A young male suicided in the cells in Grafton in 1983, and there may have been a second young male in 1996. There were two serious attempts in Woodenbong, including a female of 16. Bega had one suicide during our study period, and there is also some evidence that a young woman who overdosed had suicided. Wallaga Lake has had several attempted suicides by men under 20. One Wallaga Lake youth, took his life in Victoria. A Lithgow male of 21 committed suicide in Mt Victoria in 1990, as did a 27-year-old male in Wellington. In 1991, Dubbo recorded a male, in his 20s, drowning and a 39-year-old female overdosed in 1995. In Coonabarabran a 20-year-old male deliberately ran in front of a freight truck in the early 1990s. In Broken Hill in 1994, a 24-year-old male hanged himself, as did a 24-year-old in Moree in 1995.

Brewarrina, where a 28-year-old woman hanged herself by her bra in the cells in1997, had an extraordinary case in the late 1980s. A 16-year-old female consulted the local doctor one morning. He prescribed Digesic, a powerful analgesic. The chemist dispensed a pack of 50 tablets. When the ambulance driver was called that evening, he summoned the doctor for cause of death. He was reported to have said that he ‘expected something like this to happen’. She had consulted him about upset at a broken relationship.

The Toomelah community, which has experienced much anguish, trauma and publicity over the years, is generally reluctant to talk about suicidal behaviour. However, there is one young man, aged 16, still in a Sydney hospital following an attempted hanging. He had a serious cannabis ‘problem’. As in the Hunter–Reser report, many of these suicides or attempted suicides are associated with alcohol (alcoholism or binge-drinking), or with cannabis, or with a combination of substances. The Wilcannia cases, including the 12-year-old recorded suicide, were associated with petrol-sniffing.

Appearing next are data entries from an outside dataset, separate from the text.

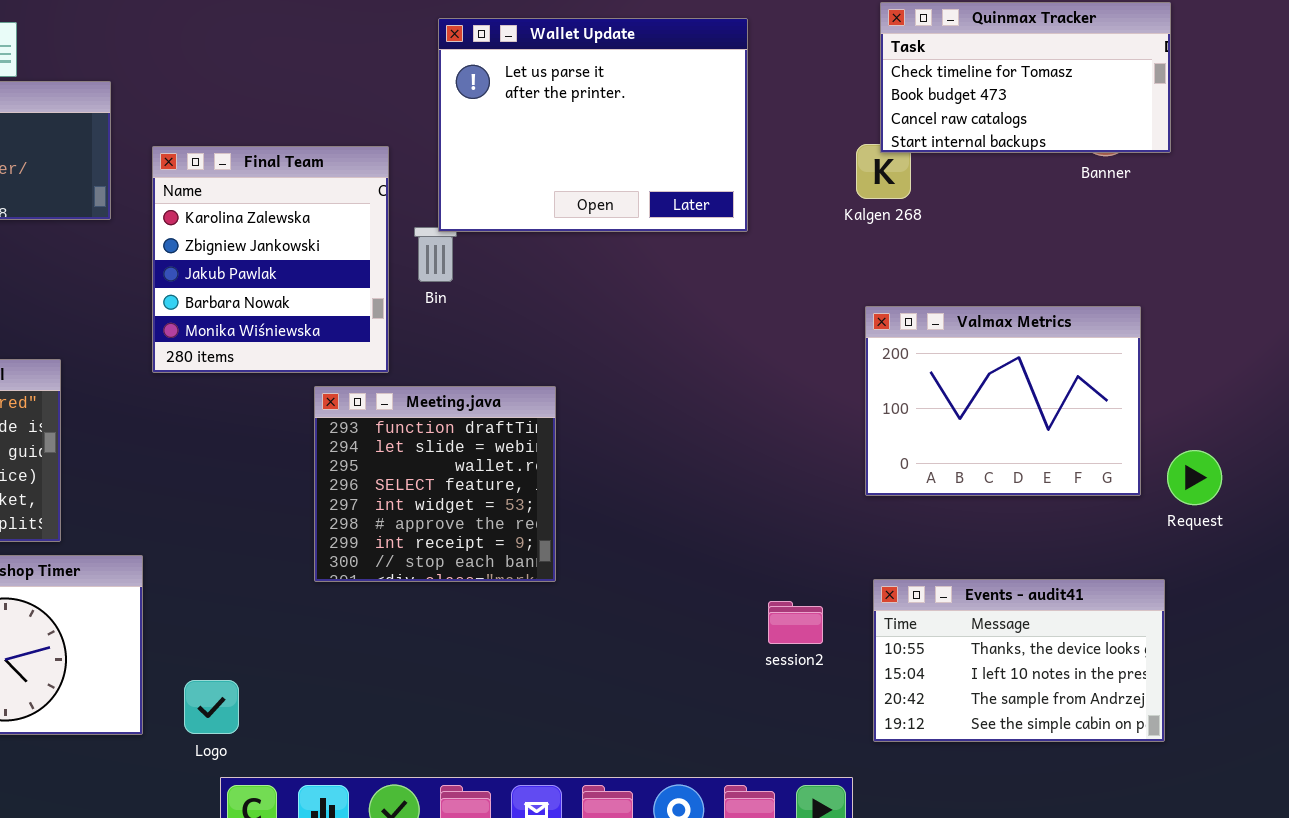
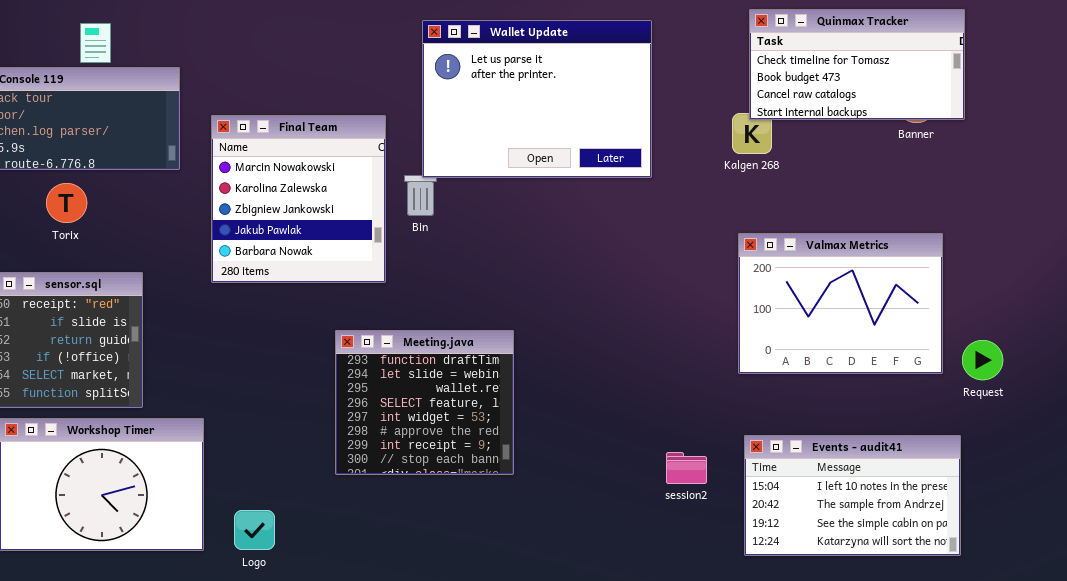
Final Team: [152,146,389,373] -> [211,115,386,283], scrolled up 1 row
Meeting.java: [314,386,556,582] -> [335,330,514,475], moved
Events - audit41: [873,579,1165,742] -> [744,435,961,556], scrolled down 1 row

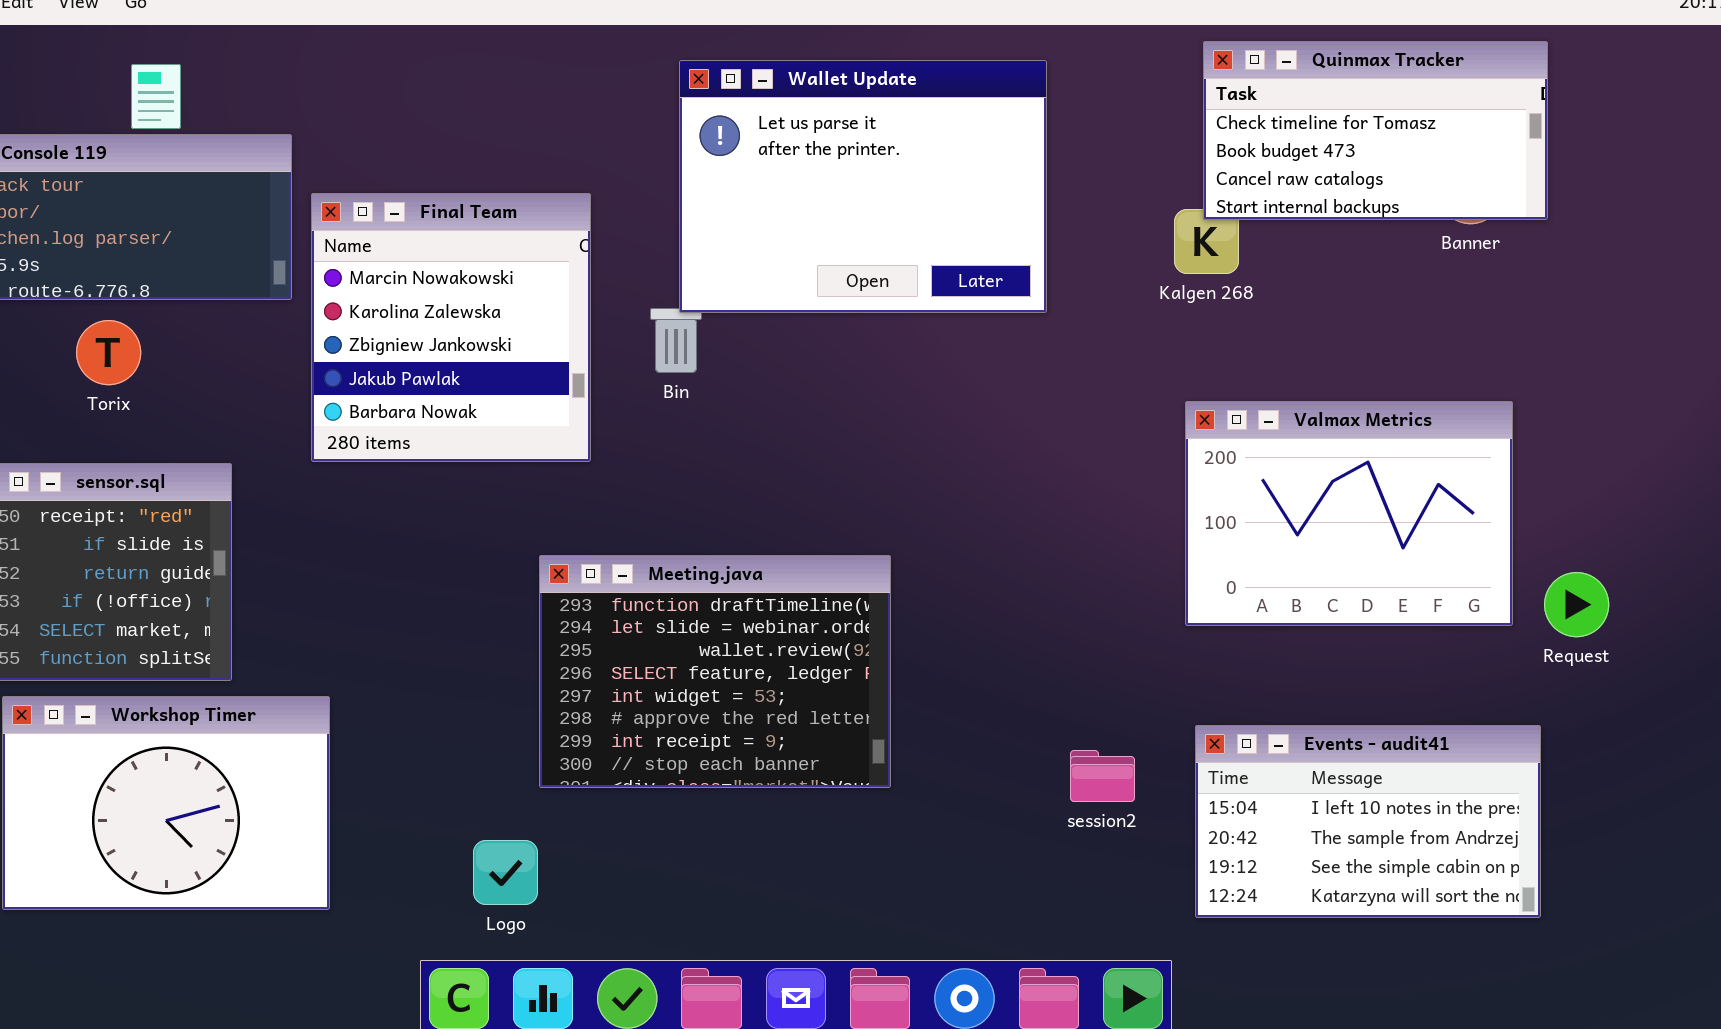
Final Team: [211,115,386,283] -> [311,193,591,462], moved
Meeting.java: [335,330,514,475] -> [539,555,891,788], resized
Logo: [234,510,275,550] -> [473,840,538,905], moved

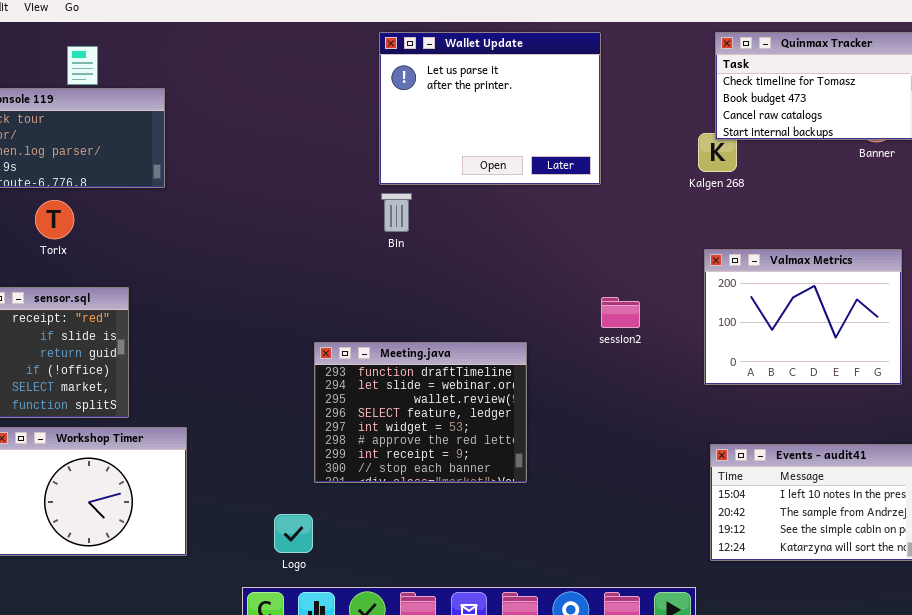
Wallet Update: [679,60,1047,313] -> [379,32,601,185], moved
Final Team: [311,193,591,462] -> none, closed
session2: [1070,750,1135,802] -> [601,297,640,328], moved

Two Aboriginal researchers who have worked in Wilcannia state that ‘65 per cent of the population has played at suicide’.

The Bourke community has a sad history of death by non-natural causes. In 1991,an Aboriginal man of 37 shot another Aboriginal man, then shot himself. There was another Aboriginal male murder in the same year. In 1993, an Aboriginal male of 20 drowned while intoxicated. In 1996, a male of 23 shot himself, a young chronic alcoholic male died (ostensibly of hypertension), and an Aboriginal male struck another man over a wine flagon, killing him (but claiming self-defence). In 1997, a 34-year-oldfemale, with toxic levels of alcohol in her blood, died of pneumonia; and an 8-year-oldfemale, a good swimmer, drowned near the wharf, possibly a suicide but she may have been held down in a prank by another child. In 1998, a male of 29 shot himself.

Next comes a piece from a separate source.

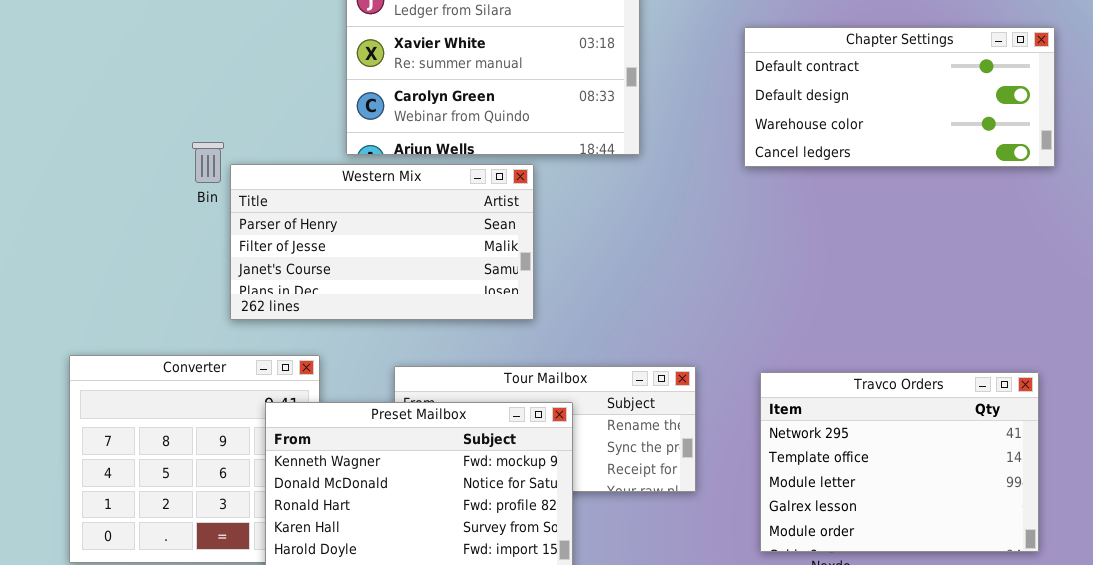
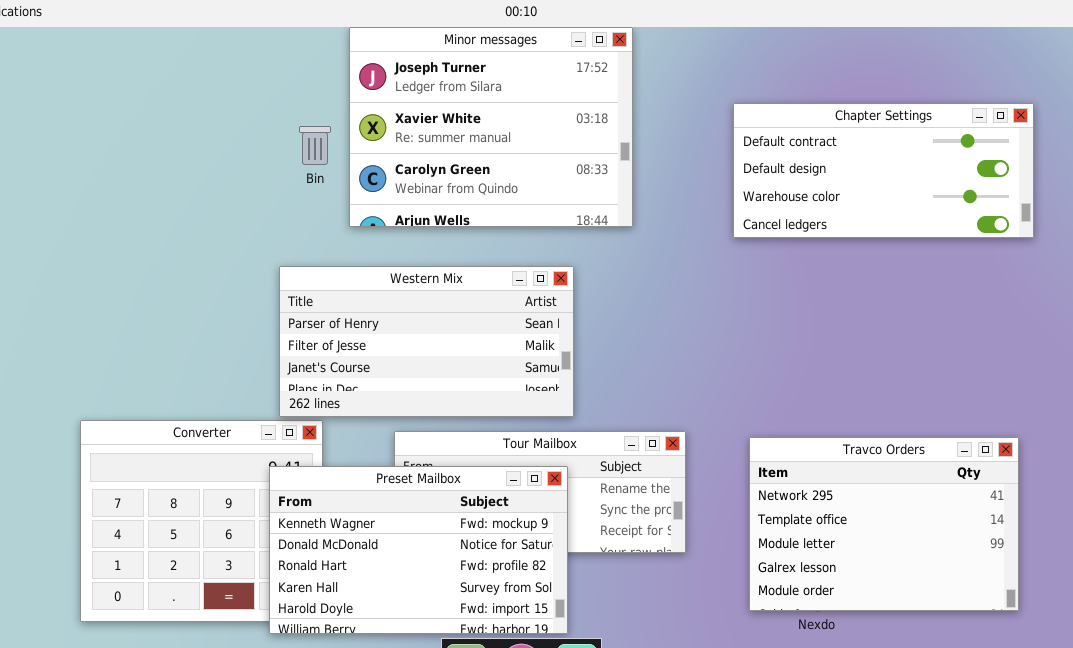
Bin: [192,142,224,183] -> [299,126,331,165], moved
Western Mix: [230,164,534,320] -> [279,266,574,417], moved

In communities like Murrin Bridge, expressions like ‘there is an attempt every second day’ are doubtless exaggerations. But there is no doubt that risk-taking, dangerous and self-harmful behaviour is a norm among Aboriginal youth. Stengel contends that, in general, non-fatal suicide attempts are estimated at between six and eight times as numerous as suicides. Some North American studies suggest that there are between 50 and 300 attempts for each completed suicide! It is not possible to quantify Aboriginal attempted suicides in this study, but it is an omnipresent feature of contemporary Aboriginal life.